Everything has suddenly, jarringly been put into perspective—both the terrifying shadow of fear and the bright light of love.

2. Make our blessings larger and louder.

We are fortunate. If you are reading this, it means you have a mind that is agile enough to process words and ideas—that makes you fortunate. If you are reading this, it means you are in a community where you have access to technology—that makes you fortunate. So at the bare minimum, regardless of your emotional, economic, or election-related state, you are fortunate enough to have the two minutes to engage in intellectual discourse and the capacity to do so.

There are many, many people less fortunate than we are, in whatever respect. When I say “make our blessings larger and louder,” I mean find ways to share them with others. Hate only spreads fear. Love, on the other hand, is contagious.
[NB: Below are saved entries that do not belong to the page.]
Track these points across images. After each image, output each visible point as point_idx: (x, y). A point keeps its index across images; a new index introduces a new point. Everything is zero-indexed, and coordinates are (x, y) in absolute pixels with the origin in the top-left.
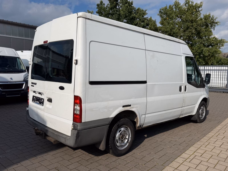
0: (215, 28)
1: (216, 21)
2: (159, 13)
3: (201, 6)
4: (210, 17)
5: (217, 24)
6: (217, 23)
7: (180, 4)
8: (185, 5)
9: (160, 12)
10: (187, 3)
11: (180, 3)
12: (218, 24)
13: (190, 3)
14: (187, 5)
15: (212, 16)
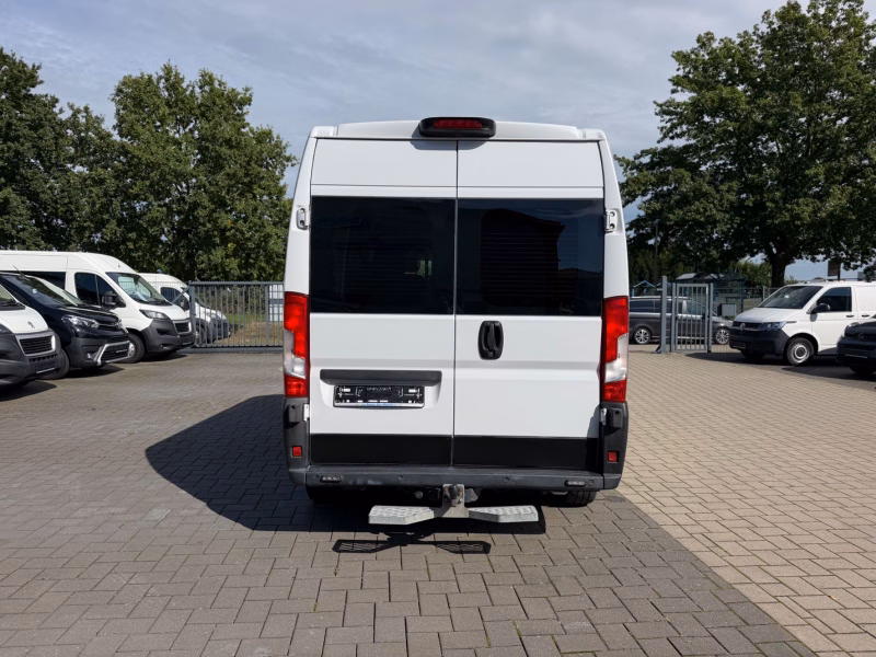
0: (285, 173)
1: (287, 154)
2: (114, 92)
3: (250, 100)
4: (271, 139)
5: (290, 164)
6: (288, 159)
7: (182, 80)
8: (201, 87)
9: (120, 91)
10: (207, 83)
11: (181, 76)
12: (294, 162)
13: (216, 84)
14: (207, 88)
15: (278, 137)
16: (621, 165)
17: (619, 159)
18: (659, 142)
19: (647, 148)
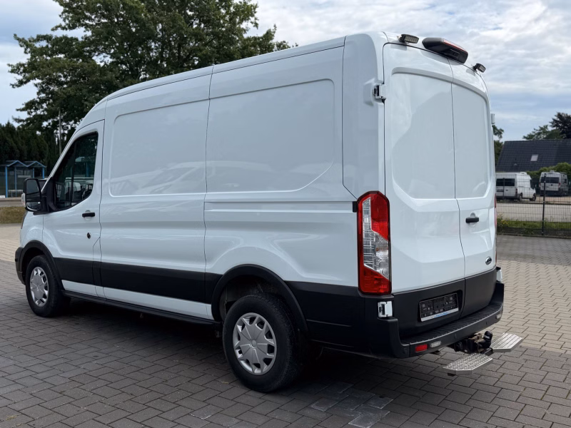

Tell people how much you appreciate them. Don’t wait to write a eulogy about how amazing they are – tell them. Write someone a quick note, privately, when you appreciate their post on Facebook. Write someone a longer note when you know they are going through a difficult time. Drop off a book at the home of someone who is sick or recovering from an injury. Invite extra people to sit at your table, literally and metaphorically. You will never regret sharing the better parts of yourself with others.

3. Create a legacy.

Our children are our greatest legacy: You can bend the arc of their lives toward justice and kindness with that unique power of being an engaged parent.

Read to your children. Discuss books with them. Studies have shown that the more we read, the more empathetic we become. Empathy is not a weakness—it is the greatest strength one can have. We need to teach our children not only how to express themselves, but how to listen to others, even if they disagree.

Practice patience. Try not flame-throwing on social media, even at those with whom you disagree. It is hard, but try listening to others the way you want them to listen to you: earnestly and with an open mind. Try hard to model active listening—listening to not only what is said, but also what roils under the surface, unspoken.

Suddenly, we live in a world in which the proverb seems so true: All the world is a very narrow bridge, and the important thing is not to be afraid. It sways in the tempestuous winds of hate and public opinion; it quakes when the very ground of commonality behind it experiences tremors.

But the important thing is, and remains, to not be afraid.